Ein Highlight, aber eines mit Verfallsdatum - das ist dieser Bogen, nicht anders als alle übrigen Bögen im Park. Dass sie eines Tages einstürzen werden wie der Wall Arch im August 2008 - von der Größe her die Nummer zwölf im Park -, das ist ebenso sicher wie der Umstand, dass sie bis dahin noch unzählige weitere Besucher aus aller Welt anziehen werden. Die Natur hat diese eindrucksvollen Gebilde geschaffen, aber sie hat ihnen auch ein Ende gesetzt, vielleicht erst in Tausenden oder in Zehntausenden von Jahren, aber irgendwann werden nur noch Trümmer an die gegenwärtigen Attraktionen erinnern.
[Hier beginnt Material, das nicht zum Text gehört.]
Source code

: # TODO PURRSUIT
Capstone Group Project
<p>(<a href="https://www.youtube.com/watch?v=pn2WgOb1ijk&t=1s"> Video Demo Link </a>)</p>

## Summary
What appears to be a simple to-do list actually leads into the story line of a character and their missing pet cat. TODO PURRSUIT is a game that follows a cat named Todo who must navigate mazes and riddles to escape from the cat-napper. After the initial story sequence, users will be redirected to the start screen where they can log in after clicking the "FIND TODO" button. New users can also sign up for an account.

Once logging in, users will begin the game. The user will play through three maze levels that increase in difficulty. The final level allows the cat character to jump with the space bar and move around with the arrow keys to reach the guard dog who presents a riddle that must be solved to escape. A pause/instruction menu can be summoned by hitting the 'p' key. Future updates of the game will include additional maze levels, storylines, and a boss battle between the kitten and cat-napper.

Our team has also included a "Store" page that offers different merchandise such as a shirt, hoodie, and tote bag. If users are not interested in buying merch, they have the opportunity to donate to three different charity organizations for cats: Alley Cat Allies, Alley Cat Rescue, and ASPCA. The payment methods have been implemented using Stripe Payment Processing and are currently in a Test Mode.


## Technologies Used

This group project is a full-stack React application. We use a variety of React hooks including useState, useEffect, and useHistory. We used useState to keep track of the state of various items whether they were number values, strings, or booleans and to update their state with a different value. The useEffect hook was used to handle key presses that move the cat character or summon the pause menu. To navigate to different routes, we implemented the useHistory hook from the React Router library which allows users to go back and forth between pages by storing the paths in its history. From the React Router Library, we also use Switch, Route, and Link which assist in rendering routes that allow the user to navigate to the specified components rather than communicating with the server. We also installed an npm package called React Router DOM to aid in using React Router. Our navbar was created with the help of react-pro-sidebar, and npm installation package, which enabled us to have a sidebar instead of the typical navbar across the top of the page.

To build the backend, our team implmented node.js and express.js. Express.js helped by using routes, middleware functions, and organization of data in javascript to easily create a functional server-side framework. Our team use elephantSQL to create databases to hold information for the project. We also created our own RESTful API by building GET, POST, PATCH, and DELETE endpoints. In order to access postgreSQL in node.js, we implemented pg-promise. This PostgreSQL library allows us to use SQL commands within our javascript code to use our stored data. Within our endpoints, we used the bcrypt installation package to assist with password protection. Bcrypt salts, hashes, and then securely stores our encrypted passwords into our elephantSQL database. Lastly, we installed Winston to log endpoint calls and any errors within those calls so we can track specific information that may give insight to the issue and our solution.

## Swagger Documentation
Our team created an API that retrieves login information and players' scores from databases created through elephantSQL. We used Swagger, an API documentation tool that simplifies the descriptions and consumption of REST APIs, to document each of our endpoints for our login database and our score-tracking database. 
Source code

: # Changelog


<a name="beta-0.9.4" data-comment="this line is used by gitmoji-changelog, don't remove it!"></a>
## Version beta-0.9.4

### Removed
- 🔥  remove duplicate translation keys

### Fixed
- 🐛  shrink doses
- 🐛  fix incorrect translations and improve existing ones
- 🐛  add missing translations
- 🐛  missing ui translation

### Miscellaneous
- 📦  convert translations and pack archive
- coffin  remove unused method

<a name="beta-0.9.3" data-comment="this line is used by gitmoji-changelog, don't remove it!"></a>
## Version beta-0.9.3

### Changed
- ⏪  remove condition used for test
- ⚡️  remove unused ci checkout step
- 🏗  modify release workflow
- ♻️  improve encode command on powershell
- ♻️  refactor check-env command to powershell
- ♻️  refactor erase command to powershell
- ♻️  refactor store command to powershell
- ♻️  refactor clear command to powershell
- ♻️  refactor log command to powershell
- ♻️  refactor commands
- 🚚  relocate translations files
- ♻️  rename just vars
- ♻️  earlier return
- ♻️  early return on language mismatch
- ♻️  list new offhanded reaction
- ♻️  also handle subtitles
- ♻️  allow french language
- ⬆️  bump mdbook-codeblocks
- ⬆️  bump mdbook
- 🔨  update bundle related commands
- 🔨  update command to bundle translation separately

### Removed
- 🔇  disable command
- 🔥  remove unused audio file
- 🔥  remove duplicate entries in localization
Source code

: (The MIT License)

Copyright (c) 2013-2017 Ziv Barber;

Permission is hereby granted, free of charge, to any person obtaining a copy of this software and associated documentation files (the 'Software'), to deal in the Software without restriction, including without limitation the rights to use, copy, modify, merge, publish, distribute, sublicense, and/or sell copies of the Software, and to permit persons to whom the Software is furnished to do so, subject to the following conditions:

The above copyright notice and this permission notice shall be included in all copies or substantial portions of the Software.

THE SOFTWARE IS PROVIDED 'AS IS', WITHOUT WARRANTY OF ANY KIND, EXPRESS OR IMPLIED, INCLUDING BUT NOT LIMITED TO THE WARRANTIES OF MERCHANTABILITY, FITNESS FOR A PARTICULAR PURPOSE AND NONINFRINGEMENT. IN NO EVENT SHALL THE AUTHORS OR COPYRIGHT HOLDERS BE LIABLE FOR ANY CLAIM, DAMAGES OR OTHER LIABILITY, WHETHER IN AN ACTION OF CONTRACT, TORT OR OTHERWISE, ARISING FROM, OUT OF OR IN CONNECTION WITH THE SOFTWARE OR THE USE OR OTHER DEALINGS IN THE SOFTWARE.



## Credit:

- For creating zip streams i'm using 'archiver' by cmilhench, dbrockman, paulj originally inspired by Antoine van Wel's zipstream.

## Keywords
Felsbrocken, die die Erosion anschließend noch weiter abschmirgeln wird, bis am Ende nur noch Sand übrigbleibt, während gleichzeitig neue Bögen entstehen, die unsere Ururururenkel eines Tages vielleicht besuchen werden. Ob der Mensch in diesen natürlichen Prozess eingreifen sollte, ob er mit technischen und chemischen Mitteln den Verfall zumindest der berühmtesten Bögen aufhalten sollte, um sie für spätere Generationen zu bewahren - diese Frage ist schon in den 1950er Jahren gestellt worden und seither immer mal wieder. Bisher haben sich die Verantwortlichen stets für ein Nein entschieden. Man wolle die Natur vor den Menschen schützen, so lautet ihr Credo, aber ansonsten wolle man sie sich selbst überlassen. Sollte sich an dieser Haltung nichts ändern, so wird es eines Tages keinen Delicate Arch mehr geben und auch nicht die anderen heute so berühmten Bögen. Doch das ist noch sehr, sehr lange hin, weshalb jeder, der ihnen irgendwann einen Besuch abstatten will, ganz entspannt bleiben kann. Oder anders gesagt: In diesem Fall tut Eile einmal nicht not.